As I know from my outré experience of life – especially my forty years of extremism, hubris, and selfishness; my terms of imprisonment, my experience with gangs, with people of bad intentions and with those of good intentions – it really is as if we terran men have, en masse, learnt nothing from the past four or five thousand years. For the uncomfortable truth is that we, we men, are and have been the ones causing, needing, participating in, those wars and conflicts. We – not women – are the cause of most of the suffering, death, destruction, hate, violence, brutality, and killing, that has occurred and which is still occurring, thousand year upon thousand year; just as we are the ones who seek to be – or who often need to be – prideful and ‘in control’; and the ones who through greed or alleged need or because of some ideation have saught to exploit not only other human beings but the Earth itself. We are also masters of deception; of the lie. Cunning with our excuses, cunning in persuasion, and skilled at inciting hatred and violence. And yet we men have also shown ourselves to be, over thousands of years, valourous; capable of noble, selfless, deeds. Capable of doing what is fair and restraining ourselves from doing what is unethical. Capable of a great and a gentle love.

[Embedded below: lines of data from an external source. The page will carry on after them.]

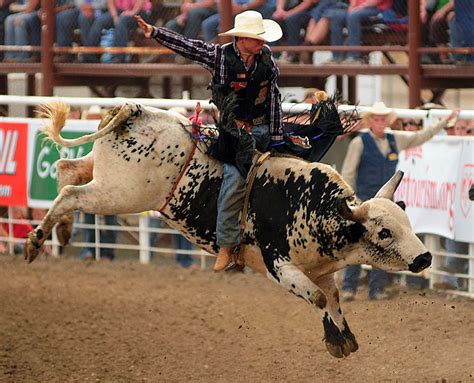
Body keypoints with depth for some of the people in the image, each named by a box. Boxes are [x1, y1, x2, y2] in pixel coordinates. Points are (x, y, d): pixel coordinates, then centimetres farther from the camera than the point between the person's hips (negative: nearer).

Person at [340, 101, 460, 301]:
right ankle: (349, 287, -8)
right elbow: (347, 173, -2)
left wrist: (445, 121, 19)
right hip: (364, 200, -5)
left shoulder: (395, 140, 9)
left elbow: (421, 136, 20)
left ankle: (376, 289, 7)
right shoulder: (360, 142, -4)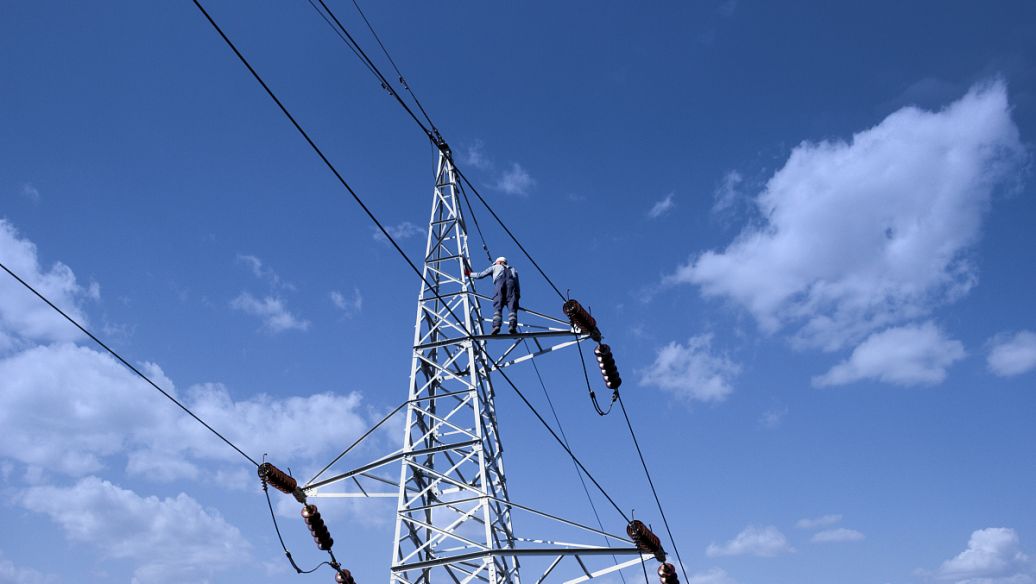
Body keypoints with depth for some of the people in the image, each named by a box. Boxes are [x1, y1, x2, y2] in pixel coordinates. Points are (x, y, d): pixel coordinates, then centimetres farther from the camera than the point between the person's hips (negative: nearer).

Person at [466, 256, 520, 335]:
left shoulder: (495, 267, 32)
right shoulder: (513, 270, 39)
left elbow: (480, 275, 30)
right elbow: (518, 286, 26)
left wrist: (470, 274, 45)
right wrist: (517, 297, 22)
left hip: (499, 283, -2)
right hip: (512, 284, 2)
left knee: (497, 307, -10)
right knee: (512, 308, -10)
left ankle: (496, 325, -30)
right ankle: (512, 326, -32)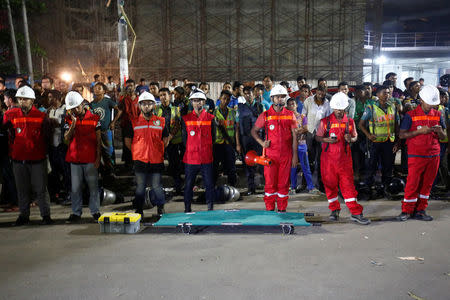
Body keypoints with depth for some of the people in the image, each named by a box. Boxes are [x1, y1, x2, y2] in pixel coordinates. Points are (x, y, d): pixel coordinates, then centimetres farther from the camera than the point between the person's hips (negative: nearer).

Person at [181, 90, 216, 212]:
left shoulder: (210, 118, 5)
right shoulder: (185, 119, 5)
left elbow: (213, 137, 9)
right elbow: (184, 138, 8)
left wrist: (206, 149, 6)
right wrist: (190, 150, 5)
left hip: (206, 158, 0)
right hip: (190, 158, 0)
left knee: (209, 185, 3)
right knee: (188, 185, 7)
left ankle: (210, 208, 14)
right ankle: (187, 209, 18)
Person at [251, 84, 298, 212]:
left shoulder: (290, 115, 6)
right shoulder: (265, 115, 2)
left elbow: (294, 136, 7)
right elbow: (254, 131, 12)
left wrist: (295, 155, 2)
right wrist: (261, 142, -5)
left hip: (286, 155, 1)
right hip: (270, 154, -1)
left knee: (284, 183, 6)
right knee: (270, 183, 1)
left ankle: (282, 210, 16)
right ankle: (269, 209, 12)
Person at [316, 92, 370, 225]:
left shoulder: (350, 122, 7)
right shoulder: (325, 121, 2)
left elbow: (355, 137, 17)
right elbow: (317, 137, 7)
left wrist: (351, 139, -7)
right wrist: (326, 140, -13)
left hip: (344, 158, 0)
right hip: (328, 158, 0)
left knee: (348, 184, -2)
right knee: (330, 184, 6)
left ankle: (356, 213, 2)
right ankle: (334, 210, 23)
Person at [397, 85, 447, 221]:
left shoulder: (438, 115, 10)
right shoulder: (411, 115, -3)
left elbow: (443, 137, 13)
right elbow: (402, 134, -6)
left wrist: (439, 131, -10)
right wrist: (420, 131, -16)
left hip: (433, 155, 4)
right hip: (416, 155, -4)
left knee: (427, 183, 8)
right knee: (412, 183, -4)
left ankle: (420, 210, 18)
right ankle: (407, 211, 7)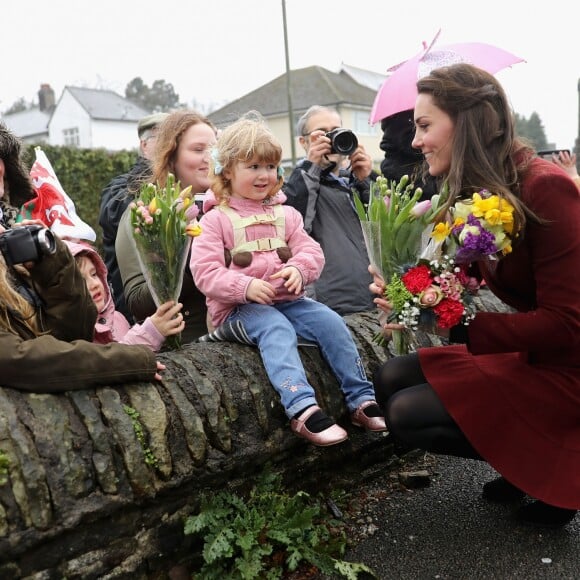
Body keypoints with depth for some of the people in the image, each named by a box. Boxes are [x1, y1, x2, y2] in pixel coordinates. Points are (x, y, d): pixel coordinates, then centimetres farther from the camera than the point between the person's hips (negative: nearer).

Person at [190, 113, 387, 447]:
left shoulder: (286, 214, 15)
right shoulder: (216, 219, 0)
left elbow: (312, 251, 8)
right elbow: (205, 271, -10)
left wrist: (298, 269, -17)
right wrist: (246, 286, -25)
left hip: (288, 299, 5)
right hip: (240, 306, -5)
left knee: (331, 321, -15)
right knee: (277, 330, -33)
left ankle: (362, 400, -8)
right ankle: (303, 409, -45)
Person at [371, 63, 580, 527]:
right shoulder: (474, 194, 3)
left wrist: (455, 325, -27)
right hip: (530, 355, 9)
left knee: (409, 415, -14)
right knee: (391, 380, 5)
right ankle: (531, 460, 13)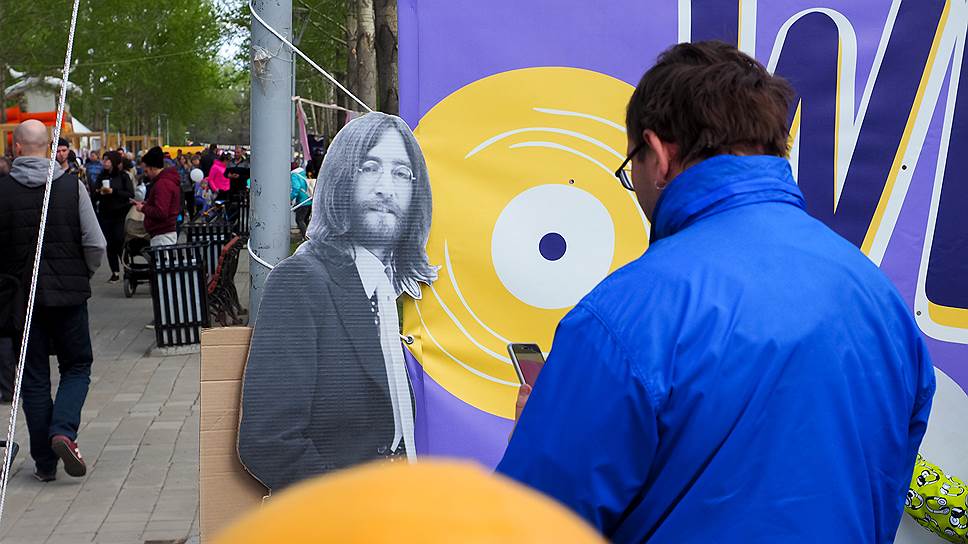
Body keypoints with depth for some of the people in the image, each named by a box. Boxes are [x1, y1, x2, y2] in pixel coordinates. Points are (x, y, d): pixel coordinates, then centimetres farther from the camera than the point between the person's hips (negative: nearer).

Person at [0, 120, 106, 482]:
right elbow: (95, 245, -6)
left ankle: (44, 462, 13)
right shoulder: (72, 185, -6)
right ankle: (64, 429, -9)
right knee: (77, 366, 15)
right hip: (69, 292, -1)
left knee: (34, 377, 9)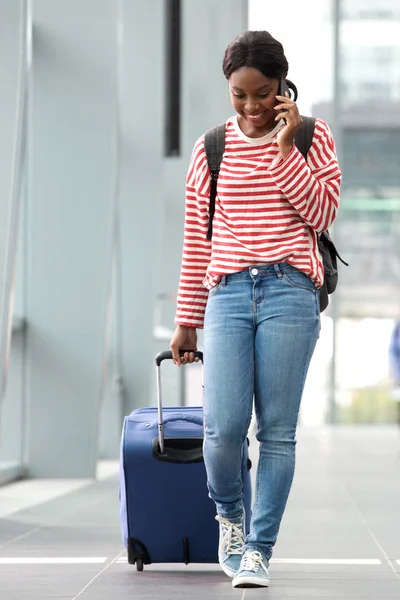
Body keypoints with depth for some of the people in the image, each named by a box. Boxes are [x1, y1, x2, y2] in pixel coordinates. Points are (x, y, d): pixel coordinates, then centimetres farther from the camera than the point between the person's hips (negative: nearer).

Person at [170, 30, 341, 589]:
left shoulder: (312, 136, 7)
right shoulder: (211, 149, 12)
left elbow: (321, 214, -4)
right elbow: (197, 241, 14)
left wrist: (285, 146, -9)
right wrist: (187, 321, 13)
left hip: (290, 293, -1)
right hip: (228, 294, 1)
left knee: (277, 431, -2)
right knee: (223, 427, -10)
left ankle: (259, 549, 8)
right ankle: (230, 515, 19)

This paradoxy continues to perplex me. And I have no answers as to how we might change, reform, this paradoxical φύσις of ours, and so – perhaps – balance the suffering-causing masculous with the empathic muliebral and yet somehow in some way retain that which is the genesis of the valourous. And if we cannot do this, if we cannot somehow reform ourselves, can we terrans as a species survive, and do we deserve to?

Are we, we men here on this planet, capable of restraining and reforming ourselves, en masse, such that we allow ourselves, and are given, no excuses of whatever kind from whatever source for our thousand year upon thousand year of violence against women? Are we capable of such a reformation of our kind that such reprehensible violence against women by cowardly men becomes only historical fact?

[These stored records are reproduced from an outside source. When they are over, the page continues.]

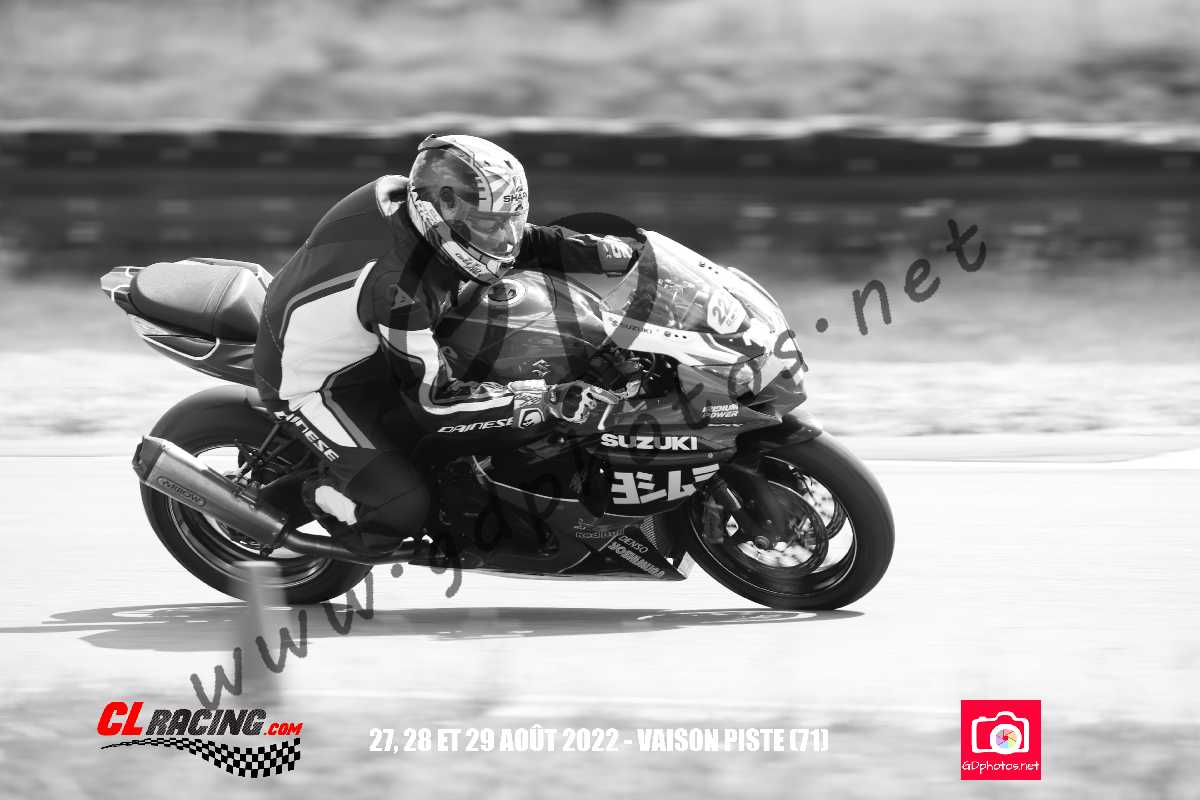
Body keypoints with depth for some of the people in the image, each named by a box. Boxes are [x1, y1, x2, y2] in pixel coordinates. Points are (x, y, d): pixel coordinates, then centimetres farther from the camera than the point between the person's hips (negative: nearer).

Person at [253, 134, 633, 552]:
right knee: (405, 504, -20)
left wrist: (609, 252, -11)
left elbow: (526, 242, 2)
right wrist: (546, 401, -37)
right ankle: (319, 498, 9)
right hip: (315, 383, -9)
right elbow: (430, 399, -34)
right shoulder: (400, 283, -39)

Are we, here on this planet, capable of restraining and reforming ourselves, en masse, such that we allow ourselves no excuses of whatever kind from whatever source for wars, armed conflicts, brutality against perceived or stated ‘enemies’, and murderous intervention? Such a reformation of ourselves that wars, armed conflicts, such brutality, and such interventions, become only historical fact?

Or are we fated, under Sun, to squabble and bicker and hate and kill and destroy and exploit this planet and its life until we, a failed species, leave only dead detritic traces of our hubris?

Or will we, or some of us, betake ourselves away to colonize faraway non-terran places, taking with us our unreformed paradoxical φύσις to perchance again despoil, destroy, as some of our kind once betook themselves away to forever change parts of this speck of blue reflected starlight which gave us this fortunity of Life?

Yet again I admit I have no answers.

David Myatt

The above text is part of a letter, sent in November 2012, to a personal correspondent in response to her reply to an earlier letter of mine, part of which earlier letter has been published under the title A Slowful Learning, Perhaps.

‘Blue Reflected Starlight’ is also included in the book Religion, Empathy, and Pathei-Mathos: Essays and Letters Regarding Spirituality, Humility, and A Learning From Grief (ISBN 978-1484097984).